◆ **Aim of the exercise**
Change every "pie" in the data below to "donut" and reproduce the rest unchanged, without the pictures.

----- Supplied records -----

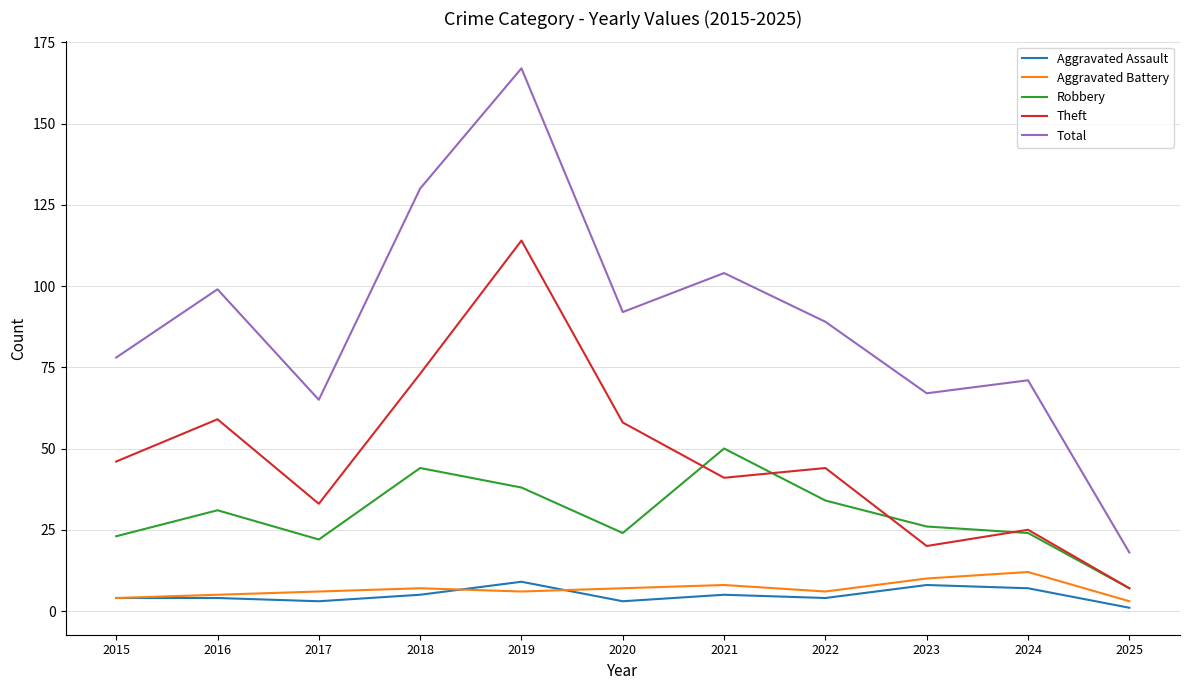

True or false: Theft has a value of 87 at 2020.

False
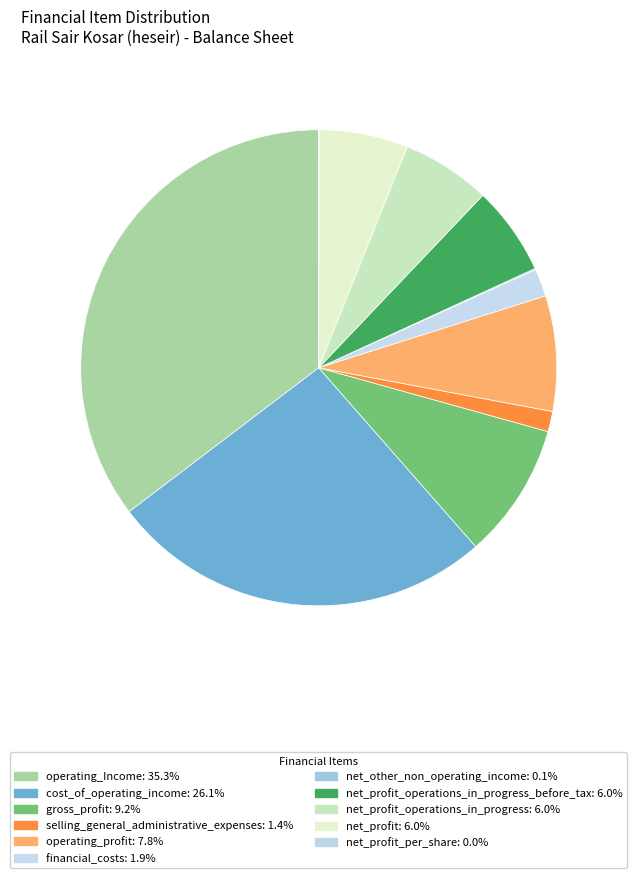

How many slices are in this pie chart?

11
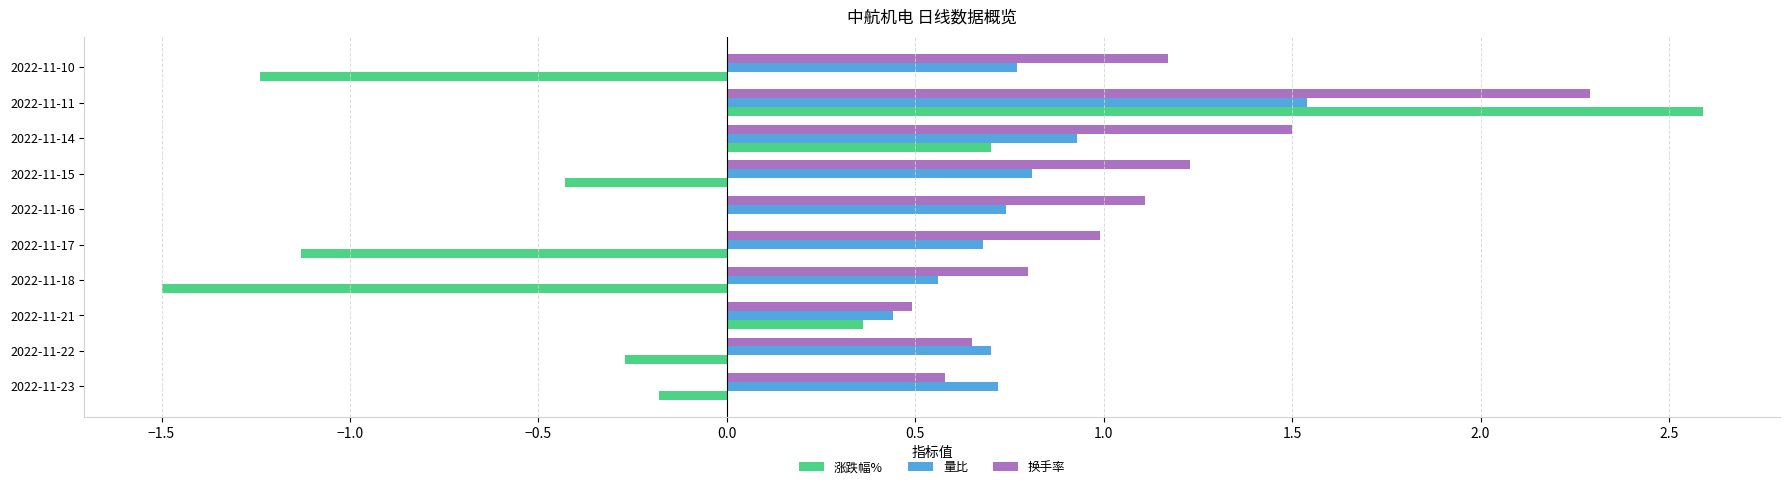

At which label does 换手率 reach its peak?

2022-11-11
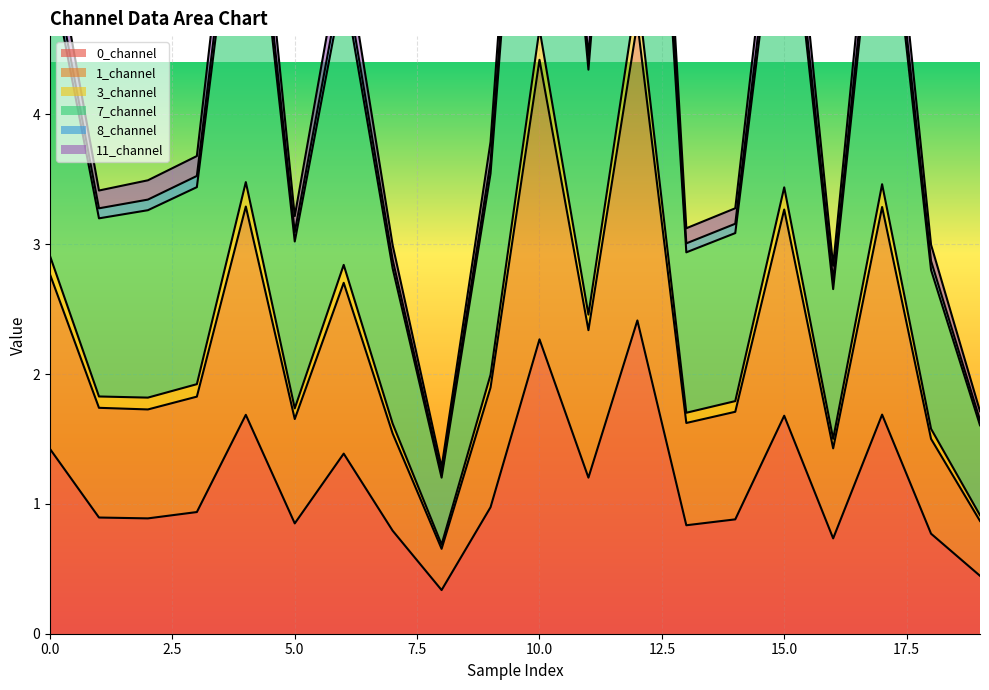

Where is the first local maximum for 7_channel?

4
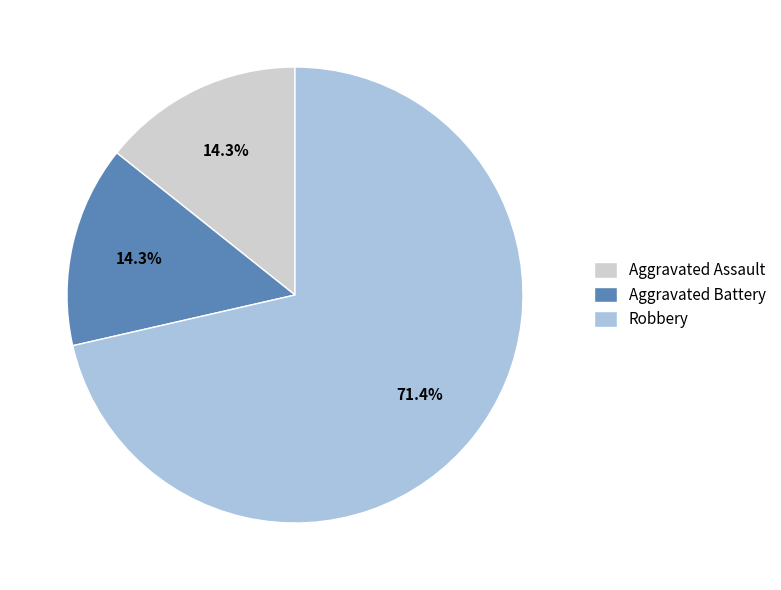

Which slice represents more than half of the pie?

Robbery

-----

◆ **Expected answer**
True or false: Theft has a value of 87 at 2020.

False

How many slices are in this donut chart?

11

At which label does 换手率 reach its peak?

2022-11-11

Where is the first local maximum for 7_channel?

4

Which slice represents more than half of the donut?

Robbery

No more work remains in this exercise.